Passage given:
* * * * *

Guess it would be nicer to use gimple_call_arg (stmt, op_num); here.
Comment 3 Jakub Jelinek 2011-11-09 17:17:54 UTC
Or use
  enum tree_code code = gimple_expr_code (stmt);
Comment 4 Ira Rosen 2011-11-09 17:40:26 UTC
Thanks.

Index: tree-vect-slp.c
===================================================================
--- tree-vect-slp.c     (revision 181190)
+++ tree-vect-slp.c     (working copy)
@@ -2191,7 +2191,7 @@ vect_get_constant_vectors (tree op, slp_tree slp_n
   VEC (tree, heap) *voprnds = VEC_alloc (tree, heap, number_of_vectors);
   bool constant_p, is_store;
   tree neutral_op = NULL;
-  enum tree_code code = gimple_assign_rhs_code (stmt);
+  enum tree_code code = gimple_expr_code (stmt);
   gimple def_stmt;
   struct loop *loop;

@@ -2287,22 +2287,32 @@ vect_get_constant_vectors (tree op, slp_tree slp_n
         {
           if (is_store)

* * * * *

Information supplied:
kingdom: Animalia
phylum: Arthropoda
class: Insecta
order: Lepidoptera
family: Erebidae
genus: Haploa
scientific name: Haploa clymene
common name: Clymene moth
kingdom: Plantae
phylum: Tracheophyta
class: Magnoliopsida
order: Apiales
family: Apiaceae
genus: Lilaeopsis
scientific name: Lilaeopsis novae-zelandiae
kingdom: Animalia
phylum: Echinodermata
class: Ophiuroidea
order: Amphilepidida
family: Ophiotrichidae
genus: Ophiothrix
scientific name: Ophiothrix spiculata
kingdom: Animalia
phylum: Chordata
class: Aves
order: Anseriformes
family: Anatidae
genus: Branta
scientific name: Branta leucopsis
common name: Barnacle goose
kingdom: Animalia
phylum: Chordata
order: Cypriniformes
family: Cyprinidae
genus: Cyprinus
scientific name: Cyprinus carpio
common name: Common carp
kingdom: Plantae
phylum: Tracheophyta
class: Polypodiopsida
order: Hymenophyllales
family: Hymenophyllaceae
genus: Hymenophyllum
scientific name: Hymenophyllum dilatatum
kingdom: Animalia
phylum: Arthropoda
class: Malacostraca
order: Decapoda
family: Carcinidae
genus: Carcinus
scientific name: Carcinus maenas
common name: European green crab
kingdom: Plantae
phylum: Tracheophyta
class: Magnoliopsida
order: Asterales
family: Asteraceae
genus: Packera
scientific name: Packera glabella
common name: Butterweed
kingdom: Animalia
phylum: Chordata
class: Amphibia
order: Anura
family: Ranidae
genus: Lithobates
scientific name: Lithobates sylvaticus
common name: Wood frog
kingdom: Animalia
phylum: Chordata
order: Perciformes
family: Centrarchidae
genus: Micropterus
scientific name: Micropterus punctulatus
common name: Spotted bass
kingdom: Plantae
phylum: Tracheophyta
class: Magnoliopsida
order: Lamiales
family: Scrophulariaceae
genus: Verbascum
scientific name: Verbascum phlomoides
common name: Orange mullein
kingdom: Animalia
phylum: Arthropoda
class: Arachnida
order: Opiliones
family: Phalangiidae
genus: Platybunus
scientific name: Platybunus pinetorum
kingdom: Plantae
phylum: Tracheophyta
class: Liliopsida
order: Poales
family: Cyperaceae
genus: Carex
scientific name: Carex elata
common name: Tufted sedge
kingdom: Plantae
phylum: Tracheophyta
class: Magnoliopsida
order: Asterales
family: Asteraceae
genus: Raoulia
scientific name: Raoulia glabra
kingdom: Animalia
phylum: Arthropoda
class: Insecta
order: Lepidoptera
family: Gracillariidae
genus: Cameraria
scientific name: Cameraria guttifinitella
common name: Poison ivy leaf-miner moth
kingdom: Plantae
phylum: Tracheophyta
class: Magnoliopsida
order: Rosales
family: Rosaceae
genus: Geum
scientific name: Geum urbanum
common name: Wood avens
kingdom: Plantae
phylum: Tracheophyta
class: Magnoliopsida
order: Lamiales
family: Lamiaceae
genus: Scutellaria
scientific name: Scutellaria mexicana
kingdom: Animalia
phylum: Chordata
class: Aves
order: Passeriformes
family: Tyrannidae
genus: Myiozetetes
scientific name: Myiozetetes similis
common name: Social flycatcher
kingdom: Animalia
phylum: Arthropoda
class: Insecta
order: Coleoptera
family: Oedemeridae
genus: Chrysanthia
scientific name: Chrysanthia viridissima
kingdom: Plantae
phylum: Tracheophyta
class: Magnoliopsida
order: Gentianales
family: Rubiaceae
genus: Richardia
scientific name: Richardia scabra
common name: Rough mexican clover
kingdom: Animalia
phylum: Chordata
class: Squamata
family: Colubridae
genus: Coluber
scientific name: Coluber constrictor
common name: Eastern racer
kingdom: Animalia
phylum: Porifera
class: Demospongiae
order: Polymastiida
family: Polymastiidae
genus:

* * * * *

Set problem 1: In the tree-vect-slp.c patch thread, which revision of the file is the patch made against?
Set problem 2: Carry on the tree-vect-slp.c patch thread, starting right after its last line.

Final answer 1: Revision 181190.

Final answer 2:
             op = gimple_assign_rhs1 (stmt);
-          else if (gimple_assign_rhs_code (stmt) != COND_EXPR)
-            op = gimple_op (stmt, op_num + 1);
-         else
+          else
            {
-             if (op_num == 0 || op_num == 1)
+             switch (code)
                {
-                 tree cond = gimple_assign_rhs1 (stmt);
-                 op = TREE_OPERAND (cond, op_num);
+                 case COND_EXPR:
+                   if (op_num == 0 || op_num == 1)
+                     {
+                       tree cond = gimple_assign_rhs1 (stmt);
+                       op = TREE_OPERAND (cond, op_num);
+                     }
+                   else
+                     {
+                       if (op_num == 2)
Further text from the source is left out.